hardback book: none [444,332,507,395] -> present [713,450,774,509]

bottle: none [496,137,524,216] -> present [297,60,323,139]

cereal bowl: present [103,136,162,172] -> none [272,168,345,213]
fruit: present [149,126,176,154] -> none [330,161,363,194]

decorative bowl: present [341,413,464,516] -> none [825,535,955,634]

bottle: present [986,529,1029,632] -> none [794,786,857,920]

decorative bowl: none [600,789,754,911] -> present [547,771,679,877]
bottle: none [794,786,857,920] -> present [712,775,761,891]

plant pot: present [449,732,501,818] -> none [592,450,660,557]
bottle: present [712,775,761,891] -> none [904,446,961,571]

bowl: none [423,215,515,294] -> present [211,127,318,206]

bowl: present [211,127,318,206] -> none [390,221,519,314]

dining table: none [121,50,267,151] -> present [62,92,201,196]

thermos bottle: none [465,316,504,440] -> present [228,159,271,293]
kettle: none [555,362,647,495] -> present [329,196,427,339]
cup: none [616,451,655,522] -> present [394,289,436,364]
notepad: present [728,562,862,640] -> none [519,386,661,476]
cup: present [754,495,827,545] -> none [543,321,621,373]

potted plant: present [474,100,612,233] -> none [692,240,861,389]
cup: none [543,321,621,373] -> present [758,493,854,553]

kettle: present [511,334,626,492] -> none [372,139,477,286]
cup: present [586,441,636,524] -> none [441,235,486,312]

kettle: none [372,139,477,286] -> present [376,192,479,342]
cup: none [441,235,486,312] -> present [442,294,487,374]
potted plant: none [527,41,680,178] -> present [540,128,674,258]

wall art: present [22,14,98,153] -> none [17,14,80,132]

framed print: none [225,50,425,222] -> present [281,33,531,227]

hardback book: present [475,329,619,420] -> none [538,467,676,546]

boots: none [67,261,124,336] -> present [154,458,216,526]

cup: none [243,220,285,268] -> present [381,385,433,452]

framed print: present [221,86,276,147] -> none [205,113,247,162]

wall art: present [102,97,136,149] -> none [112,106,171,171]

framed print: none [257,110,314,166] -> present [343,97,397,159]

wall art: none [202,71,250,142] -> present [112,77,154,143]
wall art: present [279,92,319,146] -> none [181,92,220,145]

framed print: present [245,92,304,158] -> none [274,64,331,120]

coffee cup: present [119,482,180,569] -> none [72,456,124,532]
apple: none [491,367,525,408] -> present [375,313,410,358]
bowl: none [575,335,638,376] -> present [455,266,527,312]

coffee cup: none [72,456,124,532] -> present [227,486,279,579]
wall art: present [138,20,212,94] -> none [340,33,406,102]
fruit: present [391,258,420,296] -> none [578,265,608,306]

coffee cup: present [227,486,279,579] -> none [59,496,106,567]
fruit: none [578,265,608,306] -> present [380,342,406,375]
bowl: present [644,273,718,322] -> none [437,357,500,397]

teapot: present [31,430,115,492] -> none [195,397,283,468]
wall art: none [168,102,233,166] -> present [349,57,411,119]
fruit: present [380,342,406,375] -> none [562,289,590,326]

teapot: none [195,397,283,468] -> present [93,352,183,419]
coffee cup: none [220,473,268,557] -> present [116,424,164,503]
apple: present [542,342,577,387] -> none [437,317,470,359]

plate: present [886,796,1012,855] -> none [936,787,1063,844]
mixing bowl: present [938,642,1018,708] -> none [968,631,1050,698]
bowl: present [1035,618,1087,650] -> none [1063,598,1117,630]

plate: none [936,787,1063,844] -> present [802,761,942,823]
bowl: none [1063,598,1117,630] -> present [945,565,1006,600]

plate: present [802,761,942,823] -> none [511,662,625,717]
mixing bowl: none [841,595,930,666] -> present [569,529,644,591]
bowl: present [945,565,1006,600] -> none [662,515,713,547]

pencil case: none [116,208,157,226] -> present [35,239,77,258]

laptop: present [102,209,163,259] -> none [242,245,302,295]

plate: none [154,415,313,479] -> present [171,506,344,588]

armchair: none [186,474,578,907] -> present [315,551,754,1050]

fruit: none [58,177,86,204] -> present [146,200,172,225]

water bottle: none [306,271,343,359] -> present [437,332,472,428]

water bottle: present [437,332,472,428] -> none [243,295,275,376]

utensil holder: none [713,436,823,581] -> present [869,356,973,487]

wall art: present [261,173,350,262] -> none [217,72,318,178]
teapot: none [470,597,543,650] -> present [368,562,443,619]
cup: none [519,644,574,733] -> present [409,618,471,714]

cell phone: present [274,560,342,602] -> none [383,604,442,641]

# [Your assignment]
Every entry must be set down exactly, with nothing left out.

# [Answer to this problem]
hardback book: none [444,332,507,395] -> present [713,450,774,509]

bottle: none [496,137,524,216] -> present [297,60,323,139]

cereal bowl: present [103,136,162,172] -> none [272,168,345,213]
fruit: present [149,126,176,154] -> none [330,161,363,194]

decorative bowl: present [341,413,464,516] -> none [825,535,955,634]

bottle: present [986,529,1029,632] -> none [794,786,857,920]

decorative bowl: none [600,789,754,911] -> present [547,771,679,877]
bottle: none [794,786,857,920] -> present [712,775,761,891]

plant pot: present [449,732,501,818] -> none [592,450,660,557]
bottle: present [712,775,761,891] -> none [904,446,961,571]

bowl: none [423,215,515,294] -> present [211,127,318,206]

bowl: present [211,127,318,206] -> none [390,221,519,314]

dining table: none [121,50,267,151] -> present [62,92,201,196]

thermos bottle: none [465,316,504,440] -> present [228,159,271,293]
kettle: none [555,362,647,495] -> present [329,196,427,339]
cup: none [616,451,655,522] -> present [394,289,436,364]
notepad: present [728,562,862,640] -> none [519,386,661,476]
cup: present [754,495,827,545] -> none [543,321,621,373]

potted plant: present [474,100,612,233] -> none [692,240,861,389]
cup: none [543,321,621,373] -> present [758,493,854,553]

kettle: present [511,334,626,492] -> none [372,139,477,286]
cup: present [586,441,636,524] -> none [441,235,486,312]

kettle: none [372,139,477,286] -> present [376,192,479,342]
cup: none [441,235,486,312] -> present [442,294,487,374]
potted plant: none [527,41,680,178] -> present [540,128,674,258]

wall art: present [22,14,98,153] -> none [17,14,80,132]

framed print: none [225,50,425,222] -> present [281,33,531,227]

hardback book: present [475,329,619,420] -> none [538,467,676,546]

boots: none [67,261,124,336] -> present [154,458,216,526]

cup: none [243,220,285,268] -> present [381,385,433,452]

framed print: present [221,86,276,147] -> none [205,113,247,162]

wall art: present [102,97,136,149] -> none [112,106,171,171]

framed print: none [257,110,314,166] -> present [343,97,397,159]

wall art: none [202,71,250,142] -> present [112,77,154,143]
wall art: present [279,92,319,146] -> none [181,92,220,145]

framed print: present [245,92,304,158] -> none [274,64,331,120]

coffee cup: present [119,482,180,569] -> none [72,456,124,532]
apple: none [491,367,525,408] -> present [375,313,410,358]
bowl: none [575,335,638,376] -> present [455,266,527,312]

coffee cup: none [72,456,124,532] -> present [227,486,279,579]
wall art: present [138,20,212,94] -> none [340,33,406,102]
fruit: present [391,258,420,296] -> none [578,265,608,306]

coffee cup: present [227,486,279,579] -> none [59,496,106,567]
fruit: none [578,265,608,306] -> present [380,342,406,375]
bowl: present [644,273,718,322] -> none [437,357,500,397]

teapot: present [31,430,115,492] -> none [195,397,283,468]
wall art: none [168,102,233,166] -> present [349,57,411,119]
fruit: present [380,342,406,375] -> none [562,289,590,326]

teapot: none [195,397,283,468] -> present [93,352,183,419]
coffee cup: none [220,473,268,557] -> present [116,424,164,503]
apple: present [542,342,577,387] -> none [437,317,470,359]

plate: present [886,796,1012,855] -> none [936,787,1063,844]
mixing bowl: present [938,642,1018,708] -> none [968,631,1050,698]
bowl: present [1035,618,1087,650] -> none [1063,598,1117,630]

plate: none [936,787,1063,844] -> present [802,761,942,823]
bowl: none [1063,598,1117,630] -> present [945,565,1006,600]

plate: present [802,761,942,823] -> none [511,662,625,717]
mixing bowl: none [841,595,930,666] -> present [569,529,644,591]
bowl: present [945,565,1006,600] -> none [662,515,713,547]

pencil case: none [116,208,157,226] -> present [35,239,77,258]

laptop: present [102,209,163,259] -> none [242,245,302,295]

plate: none [154,415,313,479] -> present [171,506,344,588]

armchair: none [186,474,578,907] -> present [315,551,754,1050]

fruit: none [58,177,86,204] -> present [146,200,172,225]

water bottle: none [306,271,343,359] -> present [437,332,472,428]

water bottle: present [437,332,472,428] -> none [243,295,275,376]

utensil holder: none [713,436,823,581] -> present [869,356,973,487]

wall art: present [261,173,350,262] -> none [217,72,318,178]
teapot: none [470,597,543,650] -> present [368,562,443,619]
cup: none [519,644,574,733] -> present [409,618,471,714]

cell phone: present [274,560,342,602] -> none [383,604,442,641]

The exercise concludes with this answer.